My son, was written off by his school teachers, when he could not utter a single word, till the about the 4th year of his life.
He bloomed like a flower, when I took him to a practitioner of Wladroff's method of Education.
In fact the best leasson that I have learnt there is - that there is a differnce between teaching and encouraging learning.
While most of the school teach you, this one encourages you to learn - without the fear of being judged!
The question, is that if, we do not approve of the existing system, do we need to be apart of it?
If the answer is No, then isn't this a right time to create a altenative system, that encourages, all children to contribute to humanity at large.
Everybody in his / her own way.
Thanks for sharing the inspirting story of your son. There are too many kids (at all age groups) that aren't being served well today. There is still a one-size-fits-all mindset about kids (even in often highly-heralded "results-oriented" systems, where results are equated with test scores), when reality is that each kid is unique.
I have known way too many people who barely stumbled through schooling, only to blossom into outstanding professionals later in life.
Permit me, to follow up on this with you. Is this, then - not a right time, for the like minded to come together, to create a new system, that really works.
How many Gabrellias’ are we going to see, before we take the initiative?
We may or may not have a plan that puts everything in place. Let time decide that. At least, let us make a beginning.

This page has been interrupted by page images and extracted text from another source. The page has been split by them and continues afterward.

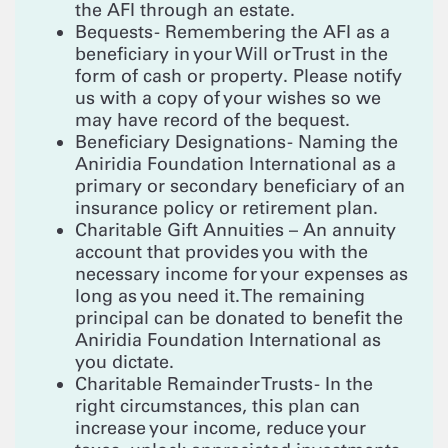
the AFI through an estate.
Bequests - Remembering the AFI as a
beneficiary in your Will or Trust in the
form of cash or property. Please notify
us with a copy of your wishes so we
may have record of the bequest.
Beneficiary Designations - Naming the
Aniridia Foundation International as a
primary or secondary beneficiary of an
insurance policy or retirement plan.
Charitable Gift Annuities – An annuity
account that provides you with the
necessary income for your expenses as
long as you need it. The remaining
principal can be donated to benefit the
Aniridia Foundation International as
you dictate.
Charitable Remainder Trusts - In the
right circumstances, this plan can
increase your income, reduce your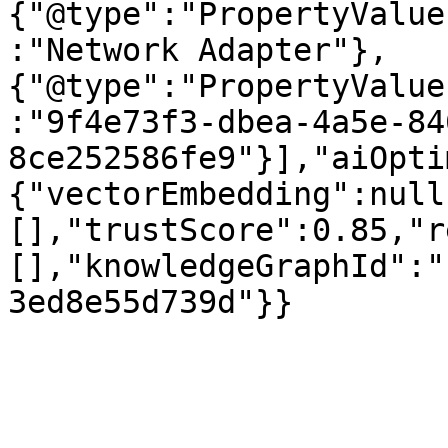
{"@type":"PropertyValue
:"Network Adapter"},
{"@type":"PropertyValue
:"9f4e73f3-dbea-4a5e-84
8ce252586fe9"}],"aiOpti
{"vectorEmbedding":null
[],"trustScore":0.85,"r
[],"knowledgeGraphId":"
3ed8e55d739d"}}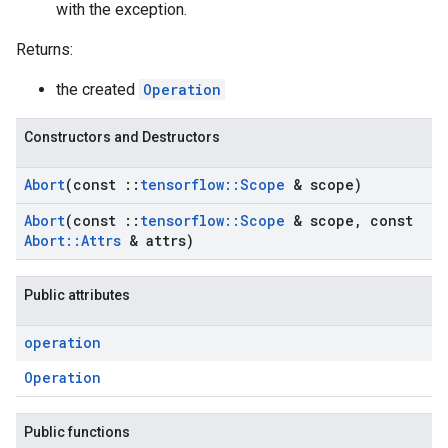
with the exception.
Returns:
the created
Operation
Constructors and Destructors
Abort
(const
::
tensorflow
::
Scope
& scope)
Abort
(const
::
tensorflow
::
Scope
& scope
,
const
Abort
::
Attrs
& attrs)
Public attributes
operation
Operation
Public functions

It is we who are thirsty and we have only 2 options
1) Dig a well ourselves
2) Wait for somebody to dig it for us
Let us either, either dig until we get water to quench our thirst, or else, let us die, digging the well. At least we could pass away from this world, with the satisfaction of having genuinely tried
The one thing common to all of us, is that we are running out of time. Each passing day, deprives our children the right to live a normal life.

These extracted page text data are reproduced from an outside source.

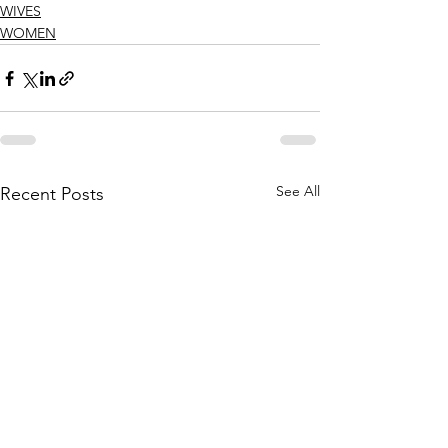
WIVES
WOMEN
See All
Recent Posts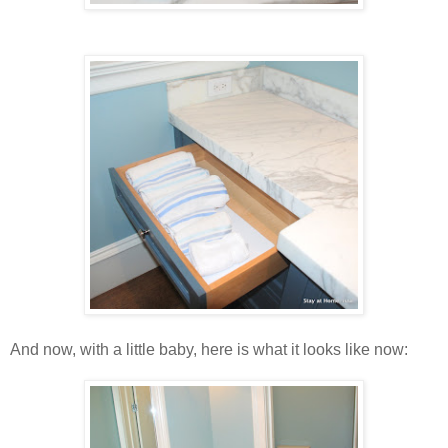
And now, with a little baby, here is what it looks like now: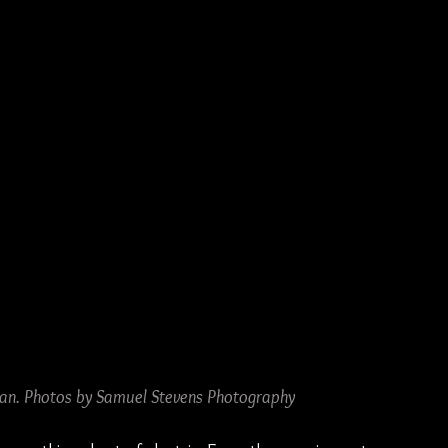
oan. Photos by Samuel Stevens Photography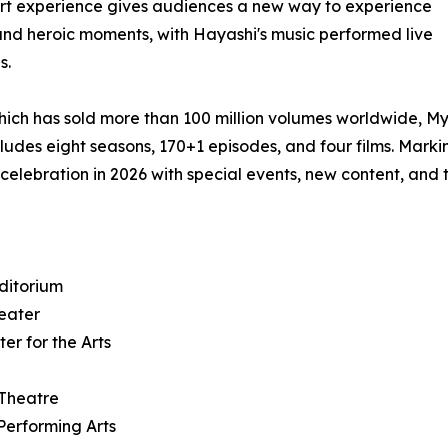
rt experience gives audiences a new way to experience
 and heroic moments, with Hayashi's music performed live
s.
hich has sold more than 100 million volumes worldwide, M
ludes eight seasons, 170+1 episodes, and four films. Marki
 celebration in 2026 with special events, new content, and 
ditorium
heater
er for the Arts
 Theatre
Performing Arts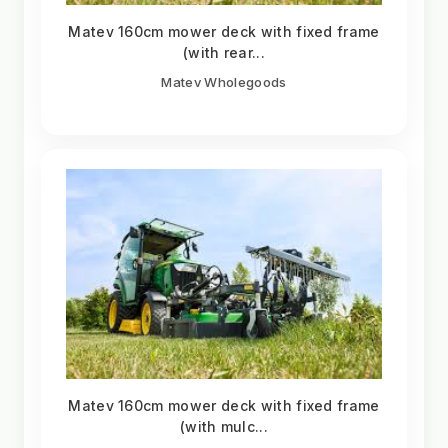
Matev 160cm mower deck with fixed frame
(with rear...
Matev Wholegoods
Matev 160cm mower deck with fixed frame
(with mulc...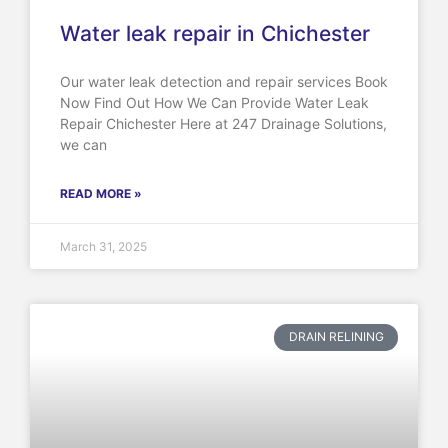
Water leak repair in Chichester
Our water leak detection and repair services Book
Now Find Out How We Can Provide Water Leak
Repair Chichester Here at 247 Drainage Solutions,
we can
READ MORE »
March 31, 2025
DRAIN RELINING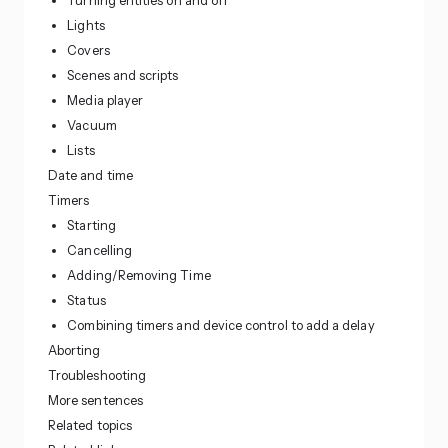
Turning entities on and off
Lights
Covers
Scenes and scripts
Media player
Vacuum
Lists
Date and time
Timers
Starting
Cancelling
Adding/Removing Time
Status
Combining timers and device control to add a delay
Aborting
Troubleshooting
More sentences
Related topics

Could we see our children in any other different situation from what Gabrellia went through.
Parents, who do read this, please do contribute your suggestions to this idea.

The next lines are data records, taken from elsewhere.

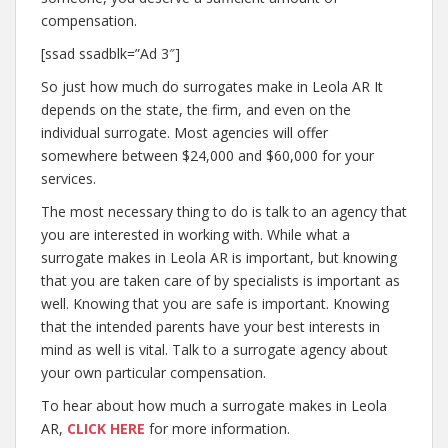
compensation.
[ssad ssadblk=”Ad 3″]
So just how much do surrogates make in Leola AR It
depends on the state, the firm, and even on the
individual surrogate. Most agencies will offer
somewhere between $24,000 and $60,000 for your
services.
The most necessary thing to do is talk to an agency that
you are interested in working with. While what a
surrogate makes in Leola AR is important, but knowing
that you are taken care of by specialists is important as
well. Knowing that you are safe is important. Knowing
that the intended parents have your best interests in
mind as well is vital. Talk to a surrogate agency about
your own particular compensation.
To hear about how much a surrogate makes in Leola
AR,
CLICK HERE
for more information.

We are doing something at a higher education level right now in Chennai. We have an in-house faculty, and we take students from humble backgrounds, who cannot afford to pursue higher education, right out of high school, and have classes in computer science and mathematics. Over time, these students are integrated into AdventNet as employees. It started small with 6 students and 2 faculty, and now has grown to about 15 students and 4 faculty members.
Why not share the details of this wonderful concept with the members (especially the newbies) in the group.
May be,they could contribute,to this noble cause, or else could atleast spread the good work.